El Frente Nacional para el Rescate del Campo Mexicano informó que, después de varios días de movilizaciones y tensiones, sostuvieron una reunión en la Secretaría de Gobernación con la participación del director de Conagua. El encuentro, encabezado por Baltazar Valdez, es considerado por el movimiento como un avance inicial en el proceso de negociación sobre la nueva Ley de Aguas Nacionales, recientemente publicada y que, según reconocen, no cumple del todo con sus expectativas.
En un balance dirigido a productores de todo el país, Valdez señaló que aún no se puede considerar una victoria, pero sí un paso importante para abrir espacios de diálogo. Detalló que, pese a las diferencias con el Gobierno Federal, existe ahora la posibilidad de que el Frente participe formalmente en la construcción del reglamento de la ley, lo que permitiría corregir aspectos que consideran prioritarios para el sector agrícola.

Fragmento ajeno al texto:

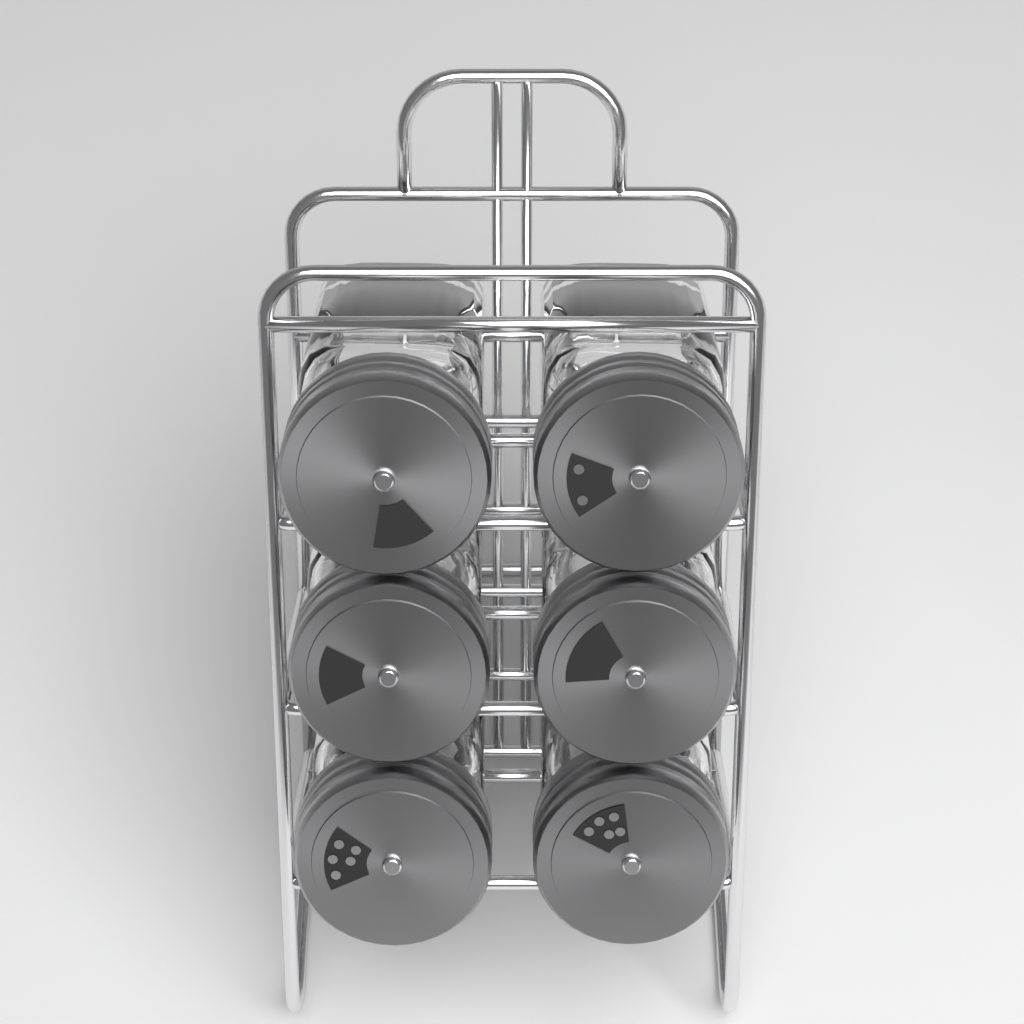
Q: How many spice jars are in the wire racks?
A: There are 6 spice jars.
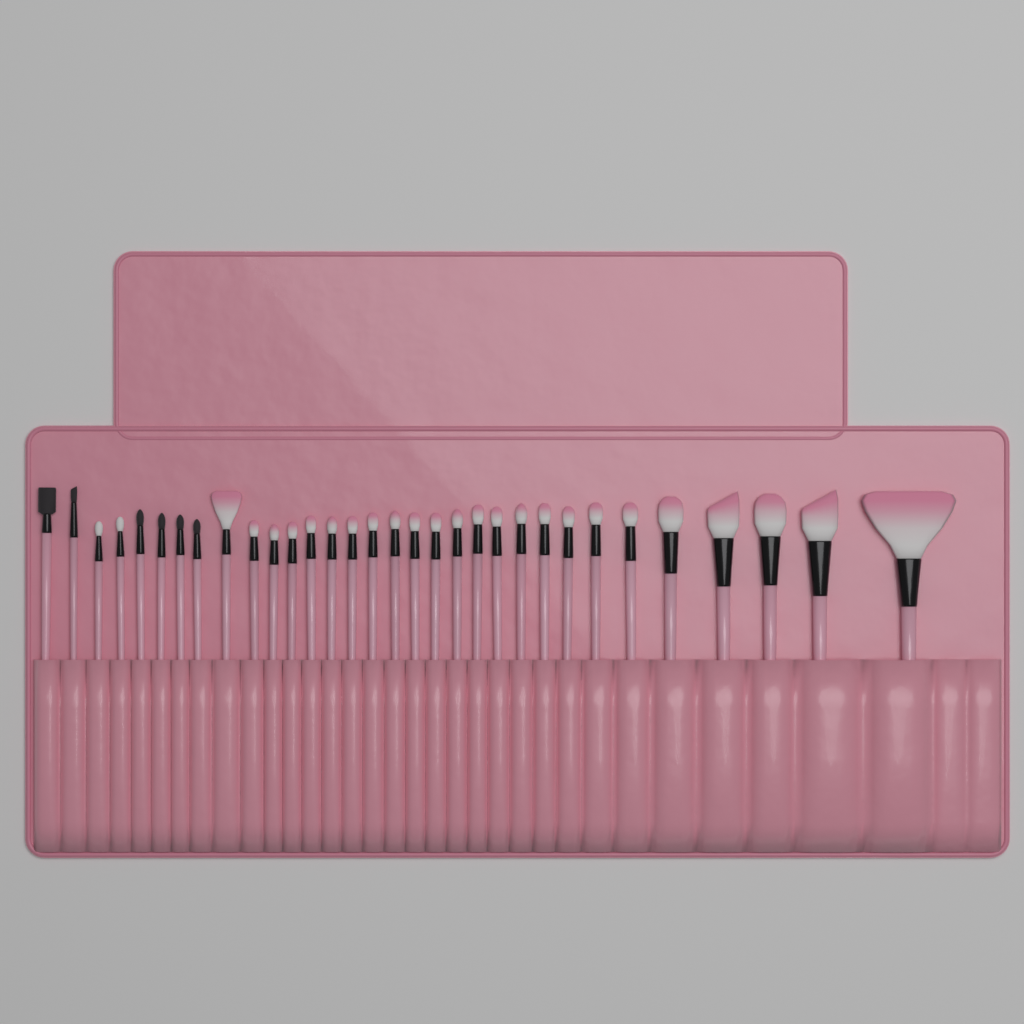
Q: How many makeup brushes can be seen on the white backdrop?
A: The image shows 32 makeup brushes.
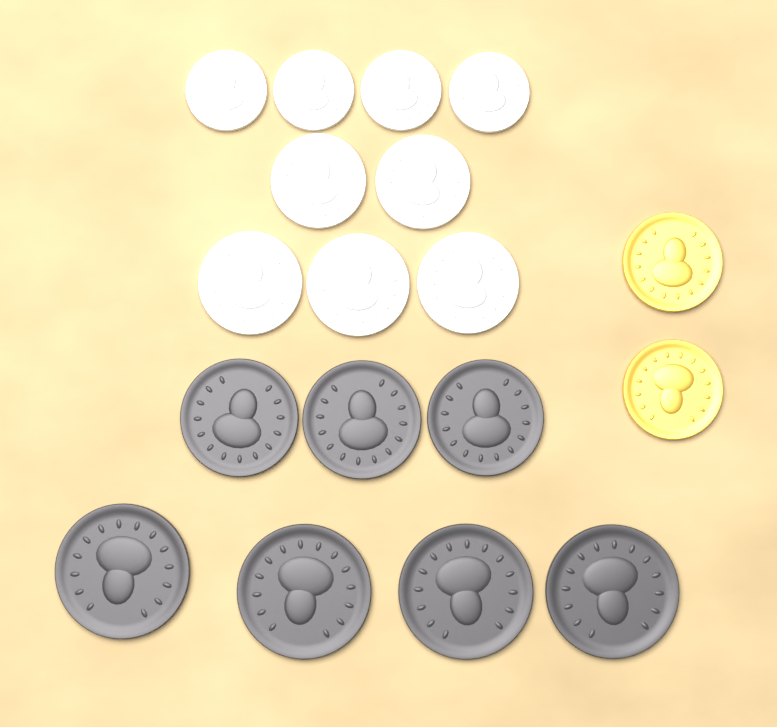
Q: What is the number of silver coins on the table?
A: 9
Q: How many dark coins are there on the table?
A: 7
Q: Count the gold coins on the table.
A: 2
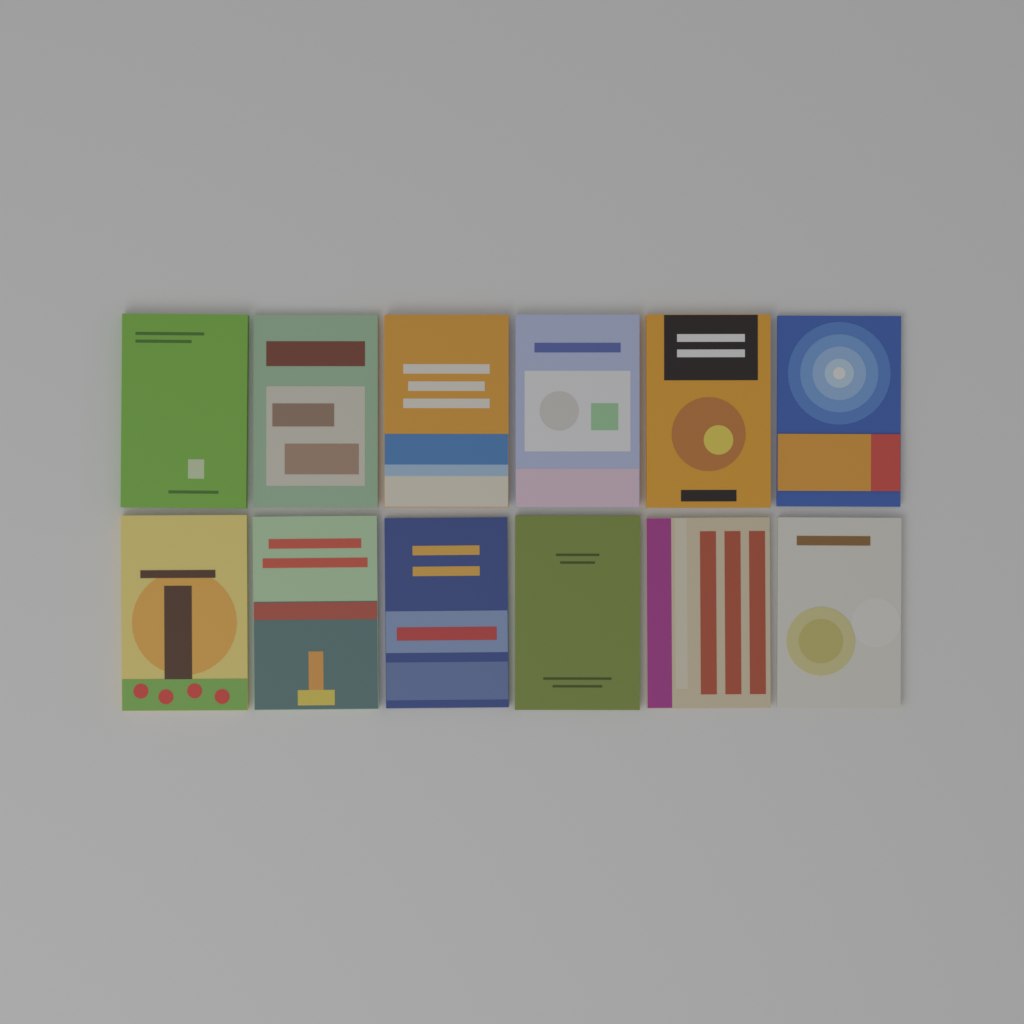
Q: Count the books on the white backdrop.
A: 12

El ingeniero René Almeida, uno de los principales colaboradores del movimiento, reconoció que la ley “no les gusta”, pero subrayó que los productores deberán trabajar con ella y aprovechar la oportunidad de presentar ajustes y propuestas. Almeida llamó a la unidad, recordando que el reconocimiento oficial del Frente como interlocutor es un avance significativo tras días marcados por tensión, desgaste y una relación difícil con las autoridades.
Otros integrantes del movimiento reiteraron que la fuerza del Frente proviene de la participación conjunta de productores del norte, centro y sur del país, así como del acompañamiento de organizaciones aliadas como Antar y del apoyo ciudadano que siguió las movilizaciones desde redes sociales. Aseguraron que esta cohesión será clave para lo que viene: una nueva etapa de discusión en la que buscarán impulsar la salida de los granos básicos de los acuerdos de libre comercio y promover un nuevo modelo agroalimentario donde gobierno, empresarios y productores asuman responsabilidades claras.
El Frente advirtió que la lucha no termina con la publicación de la ley y que la próxima semana iniciarán una negociación más profunda sobre los precios de los productos del campo y la construcción de mecanismos que garanticen condiciones justas para todos los productores. “Estamos apenas en el primer paso”, señalaron, “pero el avance demuestra que la organización y la persistencia pueden abrir espacios que antes estaban cerrados”.